Today, Wednesday 24 February 2016, is the end of the line for Drupal 6.
The venerable website Content Management System (CMS) that’s been around since 2008 and is still running over 110,000 sites won’t stop working but, like Windows XP after April 2014, it’s now a 0-day waiting to happen.
If you have a Drupal 6 website then you won’t be receiving any more official security advisories or patches; from today your site is vulnerable to any new security issues discovered in Drupal 6 core or its modules, forever.
Drupal is the world’s second favourite CMS behind WordPress and about one in ten of the Drupal sites on the web are still running version 6.
It’s popularity makes it a massive and easily probed target for criminals.
Keeping enormous technology monocultures like the WordPress and Drupal installed bases secure relies on good quality code and quality assurance, vigilant security teams and the ability to produce and disseminate patches quickly.
Automated attacks can begin within hours of vulnerabilities being announced and if your site is on the public internet it will be put to the test routinely by criminals.
If you’re still running version 6 then there is one branch line you can continue to travel, for now at least.
In January, the Drupal community announced three vendors had qualified to provide paid Long Term Support for Drupal 6. Those vendors will themselves receive assistance from the Drupal Security team and are in turn obliged to abide by the same disclosure policy and release patches on drupal.org’s Long Term Support page.
You do have to pay for that support though and it remains to be seen if these organisations can match the Drupal Security team or how long it will be commercially viable for them to provide support.
Site owners would still be well advised to make upgrading an urgent priority.
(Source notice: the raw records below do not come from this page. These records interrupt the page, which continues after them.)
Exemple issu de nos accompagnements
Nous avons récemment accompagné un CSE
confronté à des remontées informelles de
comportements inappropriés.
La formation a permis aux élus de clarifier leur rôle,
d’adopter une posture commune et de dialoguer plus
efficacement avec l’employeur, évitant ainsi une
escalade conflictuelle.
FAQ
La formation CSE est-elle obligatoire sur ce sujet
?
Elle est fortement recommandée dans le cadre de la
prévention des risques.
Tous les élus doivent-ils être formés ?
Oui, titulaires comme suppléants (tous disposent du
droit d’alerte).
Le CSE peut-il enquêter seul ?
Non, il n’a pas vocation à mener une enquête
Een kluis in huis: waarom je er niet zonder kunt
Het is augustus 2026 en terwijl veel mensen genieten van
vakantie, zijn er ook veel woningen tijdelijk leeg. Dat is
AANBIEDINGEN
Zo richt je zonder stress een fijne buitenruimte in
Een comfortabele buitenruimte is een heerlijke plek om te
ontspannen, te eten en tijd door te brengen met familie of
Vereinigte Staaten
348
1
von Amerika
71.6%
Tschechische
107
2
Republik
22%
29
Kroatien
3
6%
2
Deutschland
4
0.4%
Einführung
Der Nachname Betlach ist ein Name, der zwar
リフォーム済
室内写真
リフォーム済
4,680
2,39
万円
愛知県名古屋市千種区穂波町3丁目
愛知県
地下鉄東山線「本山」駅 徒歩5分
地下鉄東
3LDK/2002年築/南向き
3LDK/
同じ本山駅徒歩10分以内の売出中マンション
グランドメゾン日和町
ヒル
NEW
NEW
Those who want to stick with Drupal have two newer versions to choose from:
Drupal 8 core also provides a Migration path directly from Drupal 6 as an experimental feature, so sites can update directly to Drupal 8 using either a user interface or with Drush. See Executing a Drupal 6/7 to Drupal 8 upgrade for more details. The Migrate feature will be fully supported in a later minor release of Drupal 8.
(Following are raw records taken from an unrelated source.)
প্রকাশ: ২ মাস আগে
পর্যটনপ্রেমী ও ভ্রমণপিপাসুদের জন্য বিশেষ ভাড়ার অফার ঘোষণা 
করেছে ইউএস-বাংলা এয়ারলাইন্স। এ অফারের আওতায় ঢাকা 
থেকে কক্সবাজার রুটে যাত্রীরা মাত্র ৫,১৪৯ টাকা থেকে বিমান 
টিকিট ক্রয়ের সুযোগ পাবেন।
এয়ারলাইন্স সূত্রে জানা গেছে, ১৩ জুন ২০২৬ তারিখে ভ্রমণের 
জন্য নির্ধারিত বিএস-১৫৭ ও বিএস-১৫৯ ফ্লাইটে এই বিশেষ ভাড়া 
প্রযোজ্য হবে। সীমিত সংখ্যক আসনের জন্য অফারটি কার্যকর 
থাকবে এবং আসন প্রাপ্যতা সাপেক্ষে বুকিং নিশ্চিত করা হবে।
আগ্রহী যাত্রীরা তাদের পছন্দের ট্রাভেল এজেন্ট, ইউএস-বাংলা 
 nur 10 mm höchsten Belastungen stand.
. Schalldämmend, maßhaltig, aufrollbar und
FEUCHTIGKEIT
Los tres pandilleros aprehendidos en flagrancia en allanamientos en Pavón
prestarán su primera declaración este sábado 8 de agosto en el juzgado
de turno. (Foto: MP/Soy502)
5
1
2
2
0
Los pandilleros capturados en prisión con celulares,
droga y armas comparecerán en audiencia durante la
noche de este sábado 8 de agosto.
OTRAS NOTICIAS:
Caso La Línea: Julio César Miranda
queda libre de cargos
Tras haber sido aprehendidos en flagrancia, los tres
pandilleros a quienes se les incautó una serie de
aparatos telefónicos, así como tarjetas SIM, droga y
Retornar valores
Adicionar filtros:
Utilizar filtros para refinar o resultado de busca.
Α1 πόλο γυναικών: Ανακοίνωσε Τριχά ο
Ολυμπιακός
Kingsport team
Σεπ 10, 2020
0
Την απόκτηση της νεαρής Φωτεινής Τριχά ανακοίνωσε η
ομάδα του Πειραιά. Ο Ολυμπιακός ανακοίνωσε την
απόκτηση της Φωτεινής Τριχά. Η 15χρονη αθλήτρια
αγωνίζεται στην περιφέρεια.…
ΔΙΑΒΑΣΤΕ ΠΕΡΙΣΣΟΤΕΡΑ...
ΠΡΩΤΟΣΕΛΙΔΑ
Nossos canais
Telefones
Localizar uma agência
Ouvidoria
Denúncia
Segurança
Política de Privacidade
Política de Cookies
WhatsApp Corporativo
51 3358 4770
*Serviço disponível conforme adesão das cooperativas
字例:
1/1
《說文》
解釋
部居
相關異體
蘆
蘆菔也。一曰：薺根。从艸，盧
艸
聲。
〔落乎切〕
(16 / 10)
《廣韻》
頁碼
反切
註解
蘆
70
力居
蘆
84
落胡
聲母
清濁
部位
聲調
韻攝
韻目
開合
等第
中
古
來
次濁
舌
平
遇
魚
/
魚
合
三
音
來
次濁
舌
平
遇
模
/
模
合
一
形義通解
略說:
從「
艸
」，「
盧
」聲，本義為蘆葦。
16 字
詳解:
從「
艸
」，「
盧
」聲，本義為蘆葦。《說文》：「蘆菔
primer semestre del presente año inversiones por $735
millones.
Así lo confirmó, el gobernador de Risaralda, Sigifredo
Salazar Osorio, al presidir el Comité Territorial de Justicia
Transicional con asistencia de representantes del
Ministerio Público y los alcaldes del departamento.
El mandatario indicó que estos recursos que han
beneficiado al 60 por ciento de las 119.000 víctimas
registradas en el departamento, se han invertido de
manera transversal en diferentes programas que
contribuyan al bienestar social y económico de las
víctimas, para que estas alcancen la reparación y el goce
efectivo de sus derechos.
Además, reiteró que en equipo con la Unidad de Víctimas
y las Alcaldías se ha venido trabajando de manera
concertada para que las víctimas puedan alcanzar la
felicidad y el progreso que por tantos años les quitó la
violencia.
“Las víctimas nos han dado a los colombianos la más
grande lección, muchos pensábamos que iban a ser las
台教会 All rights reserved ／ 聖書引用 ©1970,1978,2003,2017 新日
Drupal 7 remains fully supported, so Drupal 6 sites can also update to Drupal 7 using the core update feature when that is a better fit. Drupal 7 is estimated to be supported until Drupal 9 is released, or later. For more information follow: [policy, no patch] Drupal 7 (and 8) EOL timing.
Switching lines entirely is also an option – the popular open source CMSes tend to make importing and exporting data easy and there’s a wealth of tools to help you migrate to alternative platforms like WordPress and Joomla.
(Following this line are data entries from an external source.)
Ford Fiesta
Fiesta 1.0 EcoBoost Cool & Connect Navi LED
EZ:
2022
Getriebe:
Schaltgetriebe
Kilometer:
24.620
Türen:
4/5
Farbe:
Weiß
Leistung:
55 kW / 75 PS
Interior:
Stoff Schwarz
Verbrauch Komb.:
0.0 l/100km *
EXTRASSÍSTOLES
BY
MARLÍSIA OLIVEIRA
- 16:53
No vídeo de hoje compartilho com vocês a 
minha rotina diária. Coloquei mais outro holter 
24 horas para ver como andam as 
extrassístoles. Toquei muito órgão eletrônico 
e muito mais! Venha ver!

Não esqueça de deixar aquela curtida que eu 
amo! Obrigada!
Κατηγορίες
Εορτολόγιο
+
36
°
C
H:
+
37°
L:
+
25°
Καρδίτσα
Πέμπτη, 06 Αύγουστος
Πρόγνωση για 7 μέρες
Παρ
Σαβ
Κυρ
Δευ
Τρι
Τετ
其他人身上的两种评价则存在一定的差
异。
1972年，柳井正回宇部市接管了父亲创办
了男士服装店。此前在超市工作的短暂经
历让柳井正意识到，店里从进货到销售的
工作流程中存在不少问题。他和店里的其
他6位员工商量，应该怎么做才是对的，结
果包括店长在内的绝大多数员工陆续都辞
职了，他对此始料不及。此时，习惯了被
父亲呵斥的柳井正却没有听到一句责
The more complex and customised your site is the more difficult the migration is likely to be though, no matter how you travel.
New major versions of Drupal tend to appear every few years and because the community only supports the two most recent versions of the software, the third oldest version normally goes out of support as soon as the new version is released.
New Drupal versions are released when they’re ready (rather than to a schedule) and are incompatible with each other and existing 3rd party plugins. This forces site owners in to running migration projects and makes planning the resources for those projects more difficult.
Mindful of this, and the number of users who’d immediately fall foul of the lack of support, the Drupal Community gave version 6 users a three month stay of execution after the release of Drupal 8 on 9 November 2015.
Drupal site owners have now had five years to upgrade to version 7 and yet one in ten still hasn’t.
There are very good reasons why the Drupal Community releases software in the way it does but it stands in contrast to the general trend towards smaller, more compatible, more frequent and automatically deployed software releases.
The number of sites left behind in this release cycle should be a concern to both the Drupal Community and everyone else because compromised sites don’t just affect the owner, they affect all of us.